O calendário de 2026 promete empolgar quem gosta de folgas prolongadas, mas também acende um alerta para parte da economia. Dos dez feriados nacionais previstos para o ano, nove vão cair em dias úteis, abrindo espaço para emendas com fins de semana, além de coincidirem com eventos como Copa do Mundo e eleições.
O setor de turismo acompanha esse cenário com expectativa positiva. Segundo a Confederação Nacional do Comércio de Bens, Serviços e Turismo, a projeção é de faturamento de R$ 218,77 bilhões apenas na alta temporada do verão, entre dezembro de 2025 e fevereiro. Se confirmado, o valor representará um crescimento de 3,7% em relação ao mesmo período do ano anterior e um novo recorde histórico para o segmento.
Na outra ponta, o comércio varejista tende a sentir os efeitos das paralisações. Em São Paulo, considerando também os feriados estaduais e municipais, a Federação do Comércio de Bens, Serviços e Turismo do Estado de São Paulo estima que o setor deixe de faturar cerca de R$ 17 bilhões ao longo de 2026. O impacto representa uma alta de 13,9% nas perdas em comparação com 2025, com previsão de até 16 dias sem atividade comercial plena.

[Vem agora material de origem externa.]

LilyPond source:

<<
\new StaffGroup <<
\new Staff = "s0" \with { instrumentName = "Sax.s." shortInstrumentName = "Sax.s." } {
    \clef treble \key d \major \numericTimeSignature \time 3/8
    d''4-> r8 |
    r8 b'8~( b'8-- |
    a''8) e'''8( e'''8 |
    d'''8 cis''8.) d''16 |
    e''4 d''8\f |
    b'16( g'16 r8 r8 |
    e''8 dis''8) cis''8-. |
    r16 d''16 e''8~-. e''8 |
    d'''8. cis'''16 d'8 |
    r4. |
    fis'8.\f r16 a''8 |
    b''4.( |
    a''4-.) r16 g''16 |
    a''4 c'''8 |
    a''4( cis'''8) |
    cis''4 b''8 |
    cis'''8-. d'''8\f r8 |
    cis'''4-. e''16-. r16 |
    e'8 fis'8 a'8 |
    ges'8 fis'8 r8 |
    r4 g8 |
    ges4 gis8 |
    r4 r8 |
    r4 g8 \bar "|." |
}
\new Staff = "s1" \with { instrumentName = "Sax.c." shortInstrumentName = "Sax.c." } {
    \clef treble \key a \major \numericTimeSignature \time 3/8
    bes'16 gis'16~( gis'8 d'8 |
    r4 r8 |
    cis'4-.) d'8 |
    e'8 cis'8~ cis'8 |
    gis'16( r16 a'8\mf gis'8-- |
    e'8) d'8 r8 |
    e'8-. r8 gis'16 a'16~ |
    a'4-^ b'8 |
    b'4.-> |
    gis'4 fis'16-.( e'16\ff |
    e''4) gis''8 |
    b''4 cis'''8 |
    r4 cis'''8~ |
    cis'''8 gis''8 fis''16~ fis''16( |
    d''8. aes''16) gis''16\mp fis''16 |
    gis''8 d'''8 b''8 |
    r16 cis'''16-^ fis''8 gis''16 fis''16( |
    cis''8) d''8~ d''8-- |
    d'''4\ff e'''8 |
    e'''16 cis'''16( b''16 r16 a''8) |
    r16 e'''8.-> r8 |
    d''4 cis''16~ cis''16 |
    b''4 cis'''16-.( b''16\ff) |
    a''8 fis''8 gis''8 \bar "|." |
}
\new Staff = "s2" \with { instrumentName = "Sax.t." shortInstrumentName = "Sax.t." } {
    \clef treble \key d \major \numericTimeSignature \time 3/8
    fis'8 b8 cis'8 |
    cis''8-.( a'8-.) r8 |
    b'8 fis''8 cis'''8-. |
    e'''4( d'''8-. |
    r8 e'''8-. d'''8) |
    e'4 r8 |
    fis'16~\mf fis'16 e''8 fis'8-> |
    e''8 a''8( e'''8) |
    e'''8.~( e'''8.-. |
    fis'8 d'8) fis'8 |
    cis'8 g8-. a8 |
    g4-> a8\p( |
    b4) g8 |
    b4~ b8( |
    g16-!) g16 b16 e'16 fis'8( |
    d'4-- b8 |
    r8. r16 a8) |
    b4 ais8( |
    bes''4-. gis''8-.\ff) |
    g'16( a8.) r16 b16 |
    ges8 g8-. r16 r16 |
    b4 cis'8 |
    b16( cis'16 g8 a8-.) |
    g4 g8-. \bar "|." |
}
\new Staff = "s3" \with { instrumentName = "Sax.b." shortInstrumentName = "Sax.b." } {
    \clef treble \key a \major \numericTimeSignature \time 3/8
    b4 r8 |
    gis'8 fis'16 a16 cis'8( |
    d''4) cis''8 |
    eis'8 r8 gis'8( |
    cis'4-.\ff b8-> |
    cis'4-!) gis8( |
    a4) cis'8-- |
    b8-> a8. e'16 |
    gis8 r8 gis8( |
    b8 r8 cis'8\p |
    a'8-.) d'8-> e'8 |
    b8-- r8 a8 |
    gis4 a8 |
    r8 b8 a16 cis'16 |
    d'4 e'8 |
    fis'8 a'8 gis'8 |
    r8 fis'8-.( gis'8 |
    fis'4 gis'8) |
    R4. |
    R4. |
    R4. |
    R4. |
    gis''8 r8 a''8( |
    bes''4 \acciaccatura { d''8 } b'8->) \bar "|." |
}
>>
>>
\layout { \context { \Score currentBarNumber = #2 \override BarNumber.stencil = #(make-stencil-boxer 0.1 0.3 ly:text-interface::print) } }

De acordo com a entidade, lojas localizadas em regiões centrais e comerciais costumam fechar durante os feriados, o que afeta não apenas grandes redes, mas principalmente pequenos empreendedores. Compras por impulso, gastos cotidianos e deslocamentos também diminuem, reduzindo o consumo de itens como combustíveis, vestuário e produtos de farmácia.
Apesar disso, especialistas destacam que há uma redistribuição do consumo. Durante feriados, cresce a movimentação em bares, restaurantes, hotéis e destinos turísticos, transferindo parte da renda do varejo tradicional para o setor de serviços.
Para minimizar os prejuízos, a orientação é que comerciantes apostem em estratégias alternativas, como promoções em dias úteis, condições especiais de pagamento e fortalecimento das vendas online. O comércio digital, por meio de redes sociais, marketplaces e sites próprios, surge como uma ferramenta importante para manter o faturamento mesmo em períodos de menor circulação nas lojas físicas.